Ruminations

Blog dedicated primarily to randomly selected news items; comments reflecting personal perceptions

Wednesday, April 07, 2010

The Contagion of Misdiagnoses

We hear news reports continually of hospital-acquired infections. Nothing particularly new about that; hospitals, while being institutions where medical and surgical practises are refined and professionally provided for the purpose of alleviating physical ills, are also places where germs and sometimes-deadly bacteria accumulate. Particularly with operating cut-backs leading to less strenuous attention to hygienic imperatives.

Hospitals are crowded with - sick people - and communicable diseases can be communicated - along with germs, and bacteria. And of course, there is always the matter of human nature and laxities of various kinds, from adequate and frequent hand-washing to ensure germs are not passed from patient to patient and insufficient staff to ensure that each patient is given the time and attention that should be allotted to them in recognition of their medical-health condition.

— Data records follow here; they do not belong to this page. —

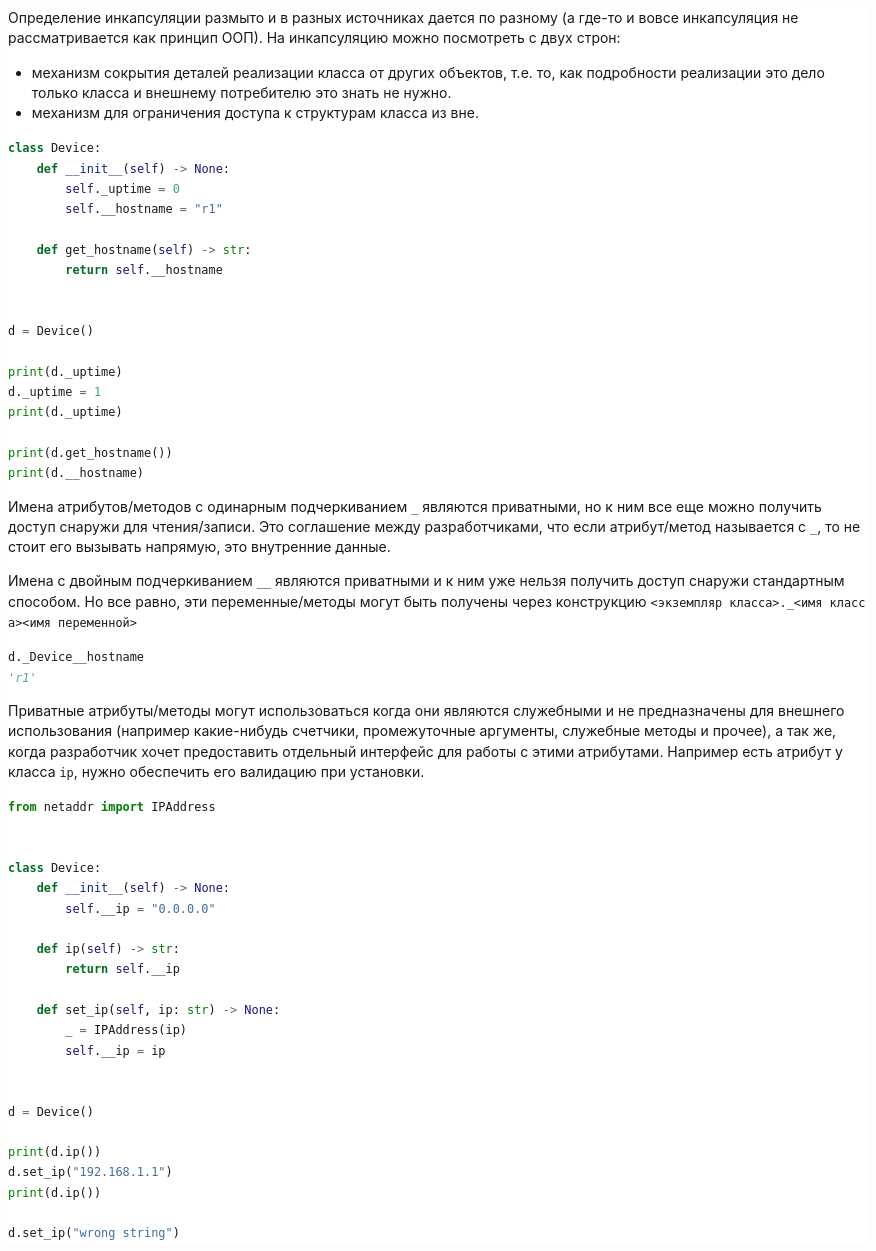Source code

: Определение инкапсуляции размыто и в разных источниках дается по разному (а где-то и вовсе инкапсуляция не рассматривается как принцип ООП). На инкапсуляцию можно посмотреть с двух строн:

- механизм сокрытия деталей реализации класса от других объектов, т.е. то, как подробности реализации это дело только класса и внешнему потребителю это знать не нужно.
- механизм для ограничения доступа к структурам класса из вне.

```python
class Device:
    def __init__(self) -> None:
        self._uptime = 0
        self.__hostname = "r1"
    
    def get_hostname(self) -> str:
        return self.__hostname


d = Device()

print(d._uptime)
d._uptime = 1
print(d._uptime)

print(d.get_hostname())
print(d.__hostname)
```

Имена атрибутов/методов с одинарным подчеркиванием `_` являются приватными, но к ним все еще можно получить доступ снаружи для чтения/записи. Это соглашение между разработчиками, что если атрибут/метод называется с `_`, то не стоит его вызывать напрямую, это внутренние данные.

Имена с двойным подчеркиванием `__` являются приватными и к ним уже нельзя получить доступ снаружи стандартным способом. Но все равно, эти переменные/методы могут быть получены через конструкцию `<экземпляр класса>._<имя класса><имя переменной>`

```python
d._Device__hostname
'r1'
```

Приватные атрибуты/методы могут использоваться когда они являются служебными и не предназначены для внешнего использования (например какие-нибудь счетчики, промежуточные аргументы, служебные методы и прочее), а так же, когда разработчик хочет предоставить отдельный интерфейс для работы с этими атрибутами. Например есть атрибут у класса `ip`, нужно обеспечить его валидацию при установки.

```python
from netaddr import IPAddress


class Device:
    def __init__(self) -> None:
        self.__ip = "0.0.0.0"

    def ip(self) -> str:
        return self.__ip

    def set_ip(self, ip: str) -> None:
        _ = IPAddress(ip)
        self.__ip = ip


d = Device()

print(d.ip())
d.set_ip("192.168.1.1")
print(d.ip())

d.set_ip("wrong string")
```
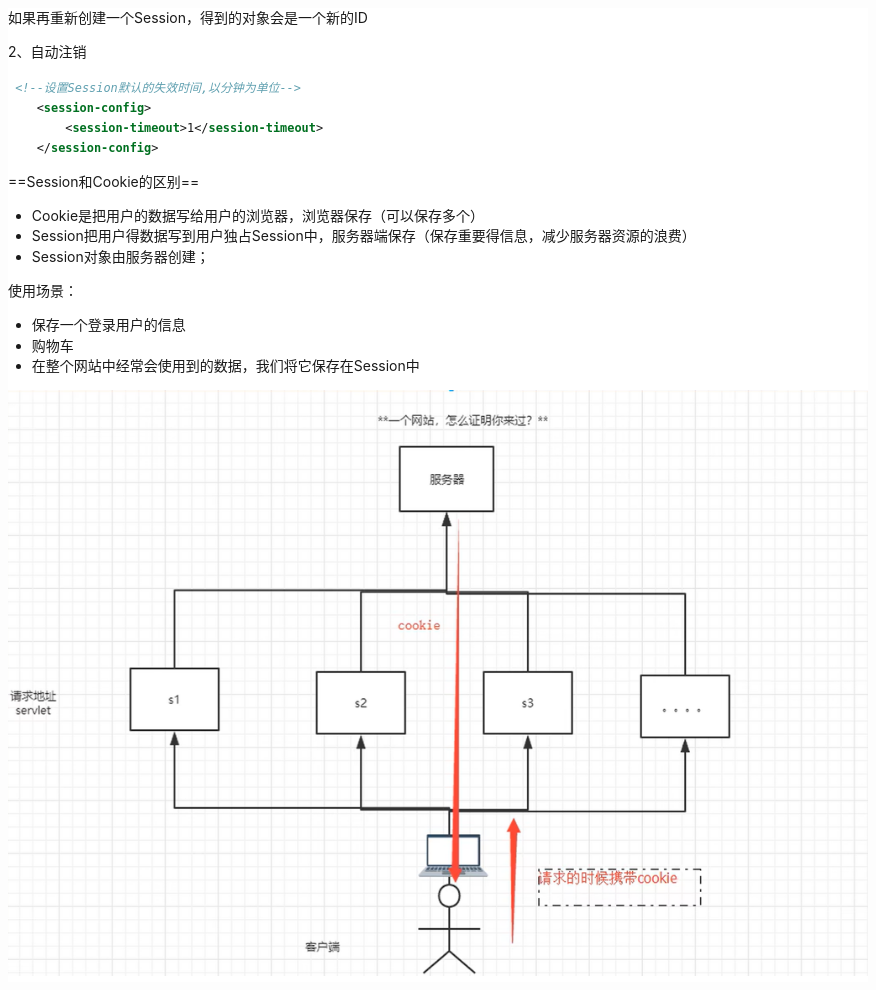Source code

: 如果再重新创建一个Session，得到的对象会是一个新的ID

2、自动注销

```xml
 <!--设置Session默认的失效时间,以分钟为单位-->
    <session-config>
        <session-timeout>1</session-timeout>
    </session-config>
```



==Session和Cookie的区别==

+ Cookie是把用户的数据写给用户的浏览器，浏览器保存（可以保存多个）
+ Session把用户得数据写到用户独占Session中，服务器端保存（保存重要得信息，减少服务器资源的浪费）
+ Session对象由服务器创建；



使用场景：

+ 保存一个登录用户的信息
+ 购物车
+ 在整个网站中经常会使用到的数据，我们将它保存在Session中

![image-20230221213729316](JavaWeb.assets/image-20230221213729316.png)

Perhaps the absolute worst thing that can occur to a patient is that he/she is admitted in an emergency situation, suffering acute and painful symptoms, and the examining doctor can find nothing wrong, or issues an incorrect diagnosis, sending that patient home to fend for themselves. In the case of a woman who admitted herself to the Ottawa Hospital's Civic campus repeatedly, an incorrect diagnosis could have led to her death.

A doctor's proficiency at his craft first and foremost reflects his/her ability to correctly diagnose a medical condition. All else flows from that correct diagnosis. Or incorrect one, as the case may be. In the case of Aileen Liang, she exhibited symptoms that should have alerted medical personnel, including a gynaecologist, that she was suffering from a drug-resistant bacterium, Clostridium difficile.

Because she was repeatedly misdiagnosed, she suffered dreadful nausea, diarrhea, painful cramping, but was sent along home with a prescription for antibiotics. And her condition continued to deteriorate. It was when, finally, she attended the General campus of the Ottawa Hospital that more sensitively-attuned doctors diagnosed her correctly and she was able to obtain proper treatment.

There is no excuse for this kind of sloppy work on the part of medical professionals. Period.